Redrock Postgres Documentation
Home Toggle Dark/Light/Auto mode Toggle Dark/Light/Auto mode Toggle Dark/Light/Auto mode Back to homepage

Data Page Layout

This section provides an overview of the page format used within Redrock Postgres tables and indexes. Sequences and TOAST tables are formatted just like a regular table. Actually, use of this page format is not required for either table or index access methods. The heap table access method always uses this format. All the existing index methods also use the basic format, but the data kept on index metapages usually doesn’t follow the item layout rules.

Page Layout

In the following explanation, a byte is assumed to contain 8 bits. In addition, the term item refers to an individual data value that is stored on a page. In a table, an item is a row; in an index, an item is an index entry.

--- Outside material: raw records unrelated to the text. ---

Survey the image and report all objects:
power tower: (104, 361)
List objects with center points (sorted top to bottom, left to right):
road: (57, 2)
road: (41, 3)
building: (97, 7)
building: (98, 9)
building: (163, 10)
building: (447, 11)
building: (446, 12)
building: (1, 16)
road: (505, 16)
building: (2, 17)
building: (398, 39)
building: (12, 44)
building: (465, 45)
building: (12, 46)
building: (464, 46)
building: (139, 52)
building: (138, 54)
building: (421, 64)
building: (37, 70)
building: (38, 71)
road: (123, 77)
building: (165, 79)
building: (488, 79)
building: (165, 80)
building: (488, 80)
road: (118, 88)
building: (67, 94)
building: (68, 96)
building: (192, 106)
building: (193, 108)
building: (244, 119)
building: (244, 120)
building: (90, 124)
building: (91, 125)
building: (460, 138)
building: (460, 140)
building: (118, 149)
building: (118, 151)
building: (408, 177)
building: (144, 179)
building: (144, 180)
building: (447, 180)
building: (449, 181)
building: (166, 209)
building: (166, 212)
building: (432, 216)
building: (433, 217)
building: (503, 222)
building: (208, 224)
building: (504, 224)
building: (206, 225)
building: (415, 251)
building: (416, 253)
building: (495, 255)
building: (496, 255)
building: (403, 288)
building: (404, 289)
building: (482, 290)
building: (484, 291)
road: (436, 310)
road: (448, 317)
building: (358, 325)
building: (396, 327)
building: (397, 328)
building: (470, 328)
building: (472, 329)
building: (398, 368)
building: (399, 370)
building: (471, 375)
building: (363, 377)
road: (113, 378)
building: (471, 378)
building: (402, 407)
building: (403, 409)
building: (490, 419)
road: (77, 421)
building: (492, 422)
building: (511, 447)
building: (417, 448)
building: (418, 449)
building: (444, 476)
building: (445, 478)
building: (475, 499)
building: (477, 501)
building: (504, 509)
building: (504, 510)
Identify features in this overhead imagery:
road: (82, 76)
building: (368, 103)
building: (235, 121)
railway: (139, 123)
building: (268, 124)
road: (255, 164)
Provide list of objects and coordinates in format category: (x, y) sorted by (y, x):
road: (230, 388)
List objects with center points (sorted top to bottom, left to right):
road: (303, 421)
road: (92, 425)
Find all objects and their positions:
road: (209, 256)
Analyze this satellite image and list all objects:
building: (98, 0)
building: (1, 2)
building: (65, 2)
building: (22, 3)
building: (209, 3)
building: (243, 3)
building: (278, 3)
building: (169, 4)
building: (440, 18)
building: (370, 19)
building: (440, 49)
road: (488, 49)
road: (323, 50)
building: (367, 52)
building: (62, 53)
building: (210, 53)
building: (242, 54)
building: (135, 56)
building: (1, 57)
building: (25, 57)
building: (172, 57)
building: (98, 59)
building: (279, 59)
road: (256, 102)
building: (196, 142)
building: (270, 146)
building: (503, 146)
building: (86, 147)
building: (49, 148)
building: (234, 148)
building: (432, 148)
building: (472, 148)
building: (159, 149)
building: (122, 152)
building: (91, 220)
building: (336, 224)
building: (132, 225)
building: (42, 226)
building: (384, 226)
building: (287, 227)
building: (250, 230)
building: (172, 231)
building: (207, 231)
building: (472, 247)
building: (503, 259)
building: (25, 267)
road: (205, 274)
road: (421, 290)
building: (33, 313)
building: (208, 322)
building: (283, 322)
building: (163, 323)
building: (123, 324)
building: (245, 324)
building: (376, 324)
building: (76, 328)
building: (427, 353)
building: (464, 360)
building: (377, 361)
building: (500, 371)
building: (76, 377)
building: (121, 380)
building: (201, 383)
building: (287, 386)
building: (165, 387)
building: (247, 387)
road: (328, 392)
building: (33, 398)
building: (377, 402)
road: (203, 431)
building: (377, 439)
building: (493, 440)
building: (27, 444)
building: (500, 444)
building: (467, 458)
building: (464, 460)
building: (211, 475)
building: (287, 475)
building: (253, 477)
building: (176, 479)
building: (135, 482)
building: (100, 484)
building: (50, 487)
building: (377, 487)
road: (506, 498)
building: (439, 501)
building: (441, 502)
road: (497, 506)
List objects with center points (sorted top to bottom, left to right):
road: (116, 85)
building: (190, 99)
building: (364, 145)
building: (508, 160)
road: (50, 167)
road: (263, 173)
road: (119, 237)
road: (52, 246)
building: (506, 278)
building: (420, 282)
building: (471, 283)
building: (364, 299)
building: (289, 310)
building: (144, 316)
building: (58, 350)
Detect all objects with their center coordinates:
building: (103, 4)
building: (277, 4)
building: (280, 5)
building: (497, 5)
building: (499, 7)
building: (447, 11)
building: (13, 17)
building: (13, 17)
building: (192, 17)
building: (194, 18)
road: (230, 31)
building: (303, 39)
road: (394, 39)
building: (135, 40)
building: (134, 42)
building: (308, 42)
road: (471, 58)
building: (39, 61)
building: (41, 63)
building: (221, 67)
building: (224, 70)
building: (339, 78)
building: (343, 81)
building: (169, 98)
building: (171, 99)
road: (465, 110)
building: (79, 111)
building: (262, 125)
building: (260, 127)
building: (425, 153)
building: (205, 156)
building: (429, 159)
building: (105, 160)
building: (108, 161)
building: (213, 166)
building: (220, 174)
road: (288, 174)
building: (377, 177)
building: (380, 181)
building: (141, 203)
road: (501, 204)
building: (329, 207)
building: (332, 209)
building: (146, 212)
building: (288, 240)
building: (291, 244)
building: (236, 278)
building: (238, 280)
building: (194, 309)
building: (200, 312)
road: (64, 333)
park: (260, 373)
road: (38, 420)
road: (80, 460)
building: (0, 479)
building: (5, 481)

Every table and index is stored as an array of pages of a fixed size (usually 8 kB, although a different page size can be selected when compiling the server). In a table, all the pages are logically equivalent, so a particular item (row) can be stored in any page. In indexes, the first page is generally reserved as a metapage holding control information, and there can be different types of pages within the index, depending on the index access method.

Table 1 shows the overall layout of a page. There are six parts to each page.

Table 1. Overall Page Layout

Item Description
PageHeaderData 40 bytes long. Contains general information about the page, including free space pointers.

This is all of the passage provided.